**Your task:** Write out, word for word, every line from the one where "<source format=v>" occurs to the final line of the entries, and nothing beyond them.

Records from a data source:

»»

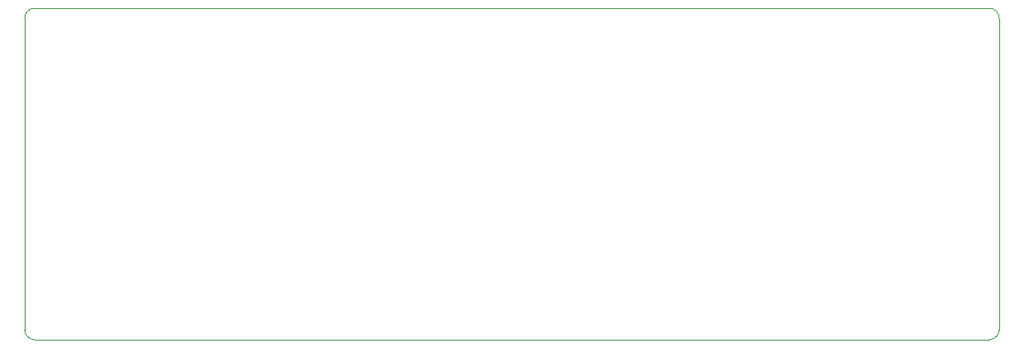
<source format=gm1>
G04 #@! TF.GenerationSoftware,KiCad,Pcbnew,8.0.4*
G04 #@! TF.CreationDate,2024-08-10T20:36:19+03:00*
G04 #@! TF.ProjectId,7clock,37636c6f-636b-42e6-9b69-6361645f7063,rev?*
G04 #@! TF.SameCoordinates,Original*
G04 #@! TF.FileFunction,Profile,NP*
%FSLAX46Y46*%
G04 Gerber Fmt 4.6, Leading zero omitted, Abs format (unit mm)*
G04 Created by KiCad (PCBNEW 8.0.4) date 2024-08-10 20:36:19*
%MOMM*%
%LPD*%
G01*
G04 APERTURE LIST*
G04 #@! TA.AperFunction,Profile*
%ADD10C,0.050000*%
G04 #@! TD*
G04 APERTURE END LIST*
D10*
X107500000Y-61000000D02*
X205500000Y-61000000D01*
X107500000Y-95000000D02*
G75*
G02*
X106500000Y-94000000I0J1000000D01*
G01*
X206500000Y-94000000D02*
G75*
G02*
X205500000Y-95000000I-1000000J0D01*
G01*
X106500000Y-94000000D02*
X106500000Y-62000000D01*
X106500000Y-62000000D02*
G75*
G02*
X107500000Y-61000000I1000000J0D01*
G01*
X205500000Y-95000000D02*
X107500000Y-95000000D01*
X205500000Y-61000000D02*
G75*
G02*
X206500000Y-62000000I0J-1000000D01*
G01*
X206500000Y-62000000D02*
X206500000Y-94000000D01*
M02*

</source>
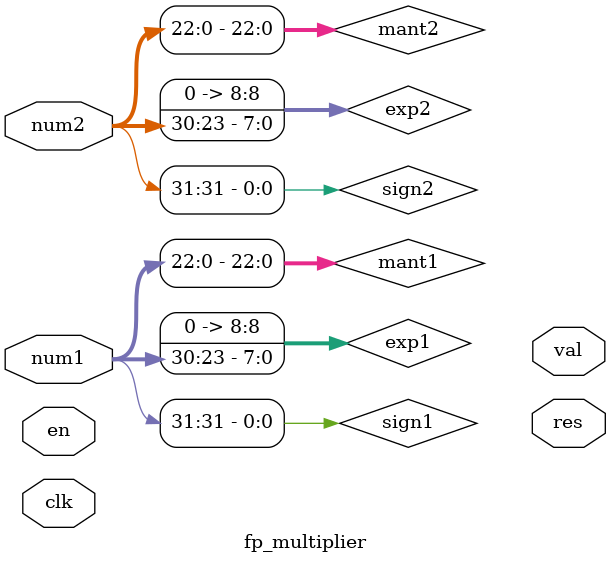
<source format=v>
`include "../Multiplier/Multiplier.v"

module fp_multiplier (
    input clk, en,
    input [31:0] num1, num2,

    output reg [31:0] res,
    output reg val
);

wire sign1, sign2;
assign sign1 = num1[31];
assign sign2 = num2[31];

wire [8:0] exp1, exp2;
assign exp1 = num1[30:23];
assign exp2 = num2[30:23];

wire [22:0] mant1, mant2;
assign mant1 = num1[22:0];
assign mant2 = num2[22:0];

reg [63:0] mant_mul_res;
wire man_val;
multiplier mant_mul(.clk(clk), .en(en),
                    .op1(mant1), .op2(mant2),
                    .res(mant_mul_res),
                    .val(man_val),    
);

endmodule
</source>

««

**Result for this task:**
<source format=v>
`include "../Multiplier/Multiplier.v"

module fp_multiplier (
    input clk, en,
    input [31:0] num1, num2,

    output reg [31:0] res,
    output reg val
);

wire sign1, sign2;
assign sign1 = num1[31];
assign sign2 = num2[31];

wire [8:0] exp1, exp2;
assign exp1 = num1[30:23];
assign exp2 = num2[30:23];

wire [22:0] mant1, mant2;
assign mant1 = num1[22:0];
assign mant2 = num2[22:0];

reg [63:0] mant_mul_res;
wire man_val;
multiplier mant_mul(.clk(clk), .en(en),
                    .op1(mant1), .op2(mant2),
                    .res(mant_mul_res),
                    .val(man_val),    
);

endmodule
</source>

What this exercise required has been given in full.